Too often, agents simply choose an office because it has ‘training’. They don’t differentiate between training programs. Yet, I know all training programs aren’t created equal. In fact, unfortunately, a great many of them don’t assure any type of success. How do I know? I look at what happens to the people after they ‘graduate’ from those training programs. So, I think, if you’re going to go to training, you have the right–and responsibility to yourself–to expect that training program would directly affect your success.
What should you expect from a training program?
What to Look For: Five Critical Points
If you’re looking for effective training to get your career started fast, or re-started, you need to choose a training program that has these features:
1. The objective is fast productivity, not just knowledge. When you interview, ask what the objectives of training are with that company. If it’s just knowledge, run the other way! You will know a lot, but you won’t be in business very long!

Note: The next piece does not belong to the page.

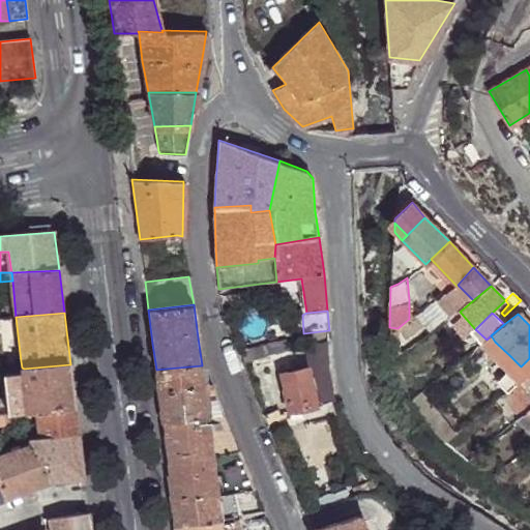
[(398,328),(389,327),(389,355),(389,357),(403,356),(411,349),(404,323),(398,328)]
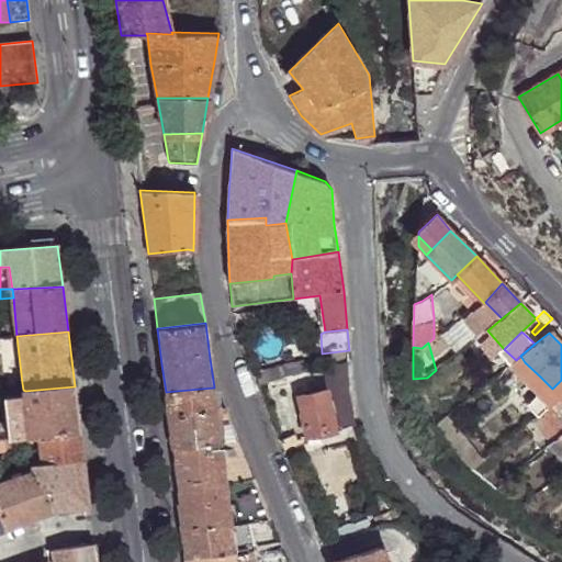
[(520,356),(516,360),(509,366),(515,371),(525,362),(520,356)]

2. The training program has business-producing expectations and goals. For example, if you expect to make money fast, your training program needs to help you learn to set prospecting goals and attain them. That doesn’t mean lecturing in class. That means you have an activity plan and are working in the field during the class duration. That also means that you aren’t in class all day.
3. The training program is built around a business start-up plan. Ask to see the company’s business start-up plan for you. If it isn’t sales-producing, it isn’t a real start-up plan.
4. Sales skills are practiced by the students in class. How can you expect to be competent with clients if you haven’t gained competency and confidence in the classroom? Clients are very discriminating these days. They expect agents to know what they’re doing! During the interview, ask for a description of how the students spend class time. If the manager says the students listen all the time, pick up your materials and go to the next interview. You need skills training; you don’t need to know everything the instructor knows.
5. Expectations for achievement in sales developing and packaging are clear. Is this a college-level training? In college, students are expected to perform during the course. If you’re not expected to practice outside class, and get your sales packages together (like listing and buyer presentations), then this isn’t a real training. It’s just a time-eating event. Wouldn’t your consumer expect you to have a high level of competence? Then, your training program must deliver.
Armed with these 5 critical expectations, you can choose a training program that is dedicated to assuring you quick results, high sales skill, and confidence with consumers. Why settle for less?
Question: What went wrong with your traiming? What do you think should have been in your training program?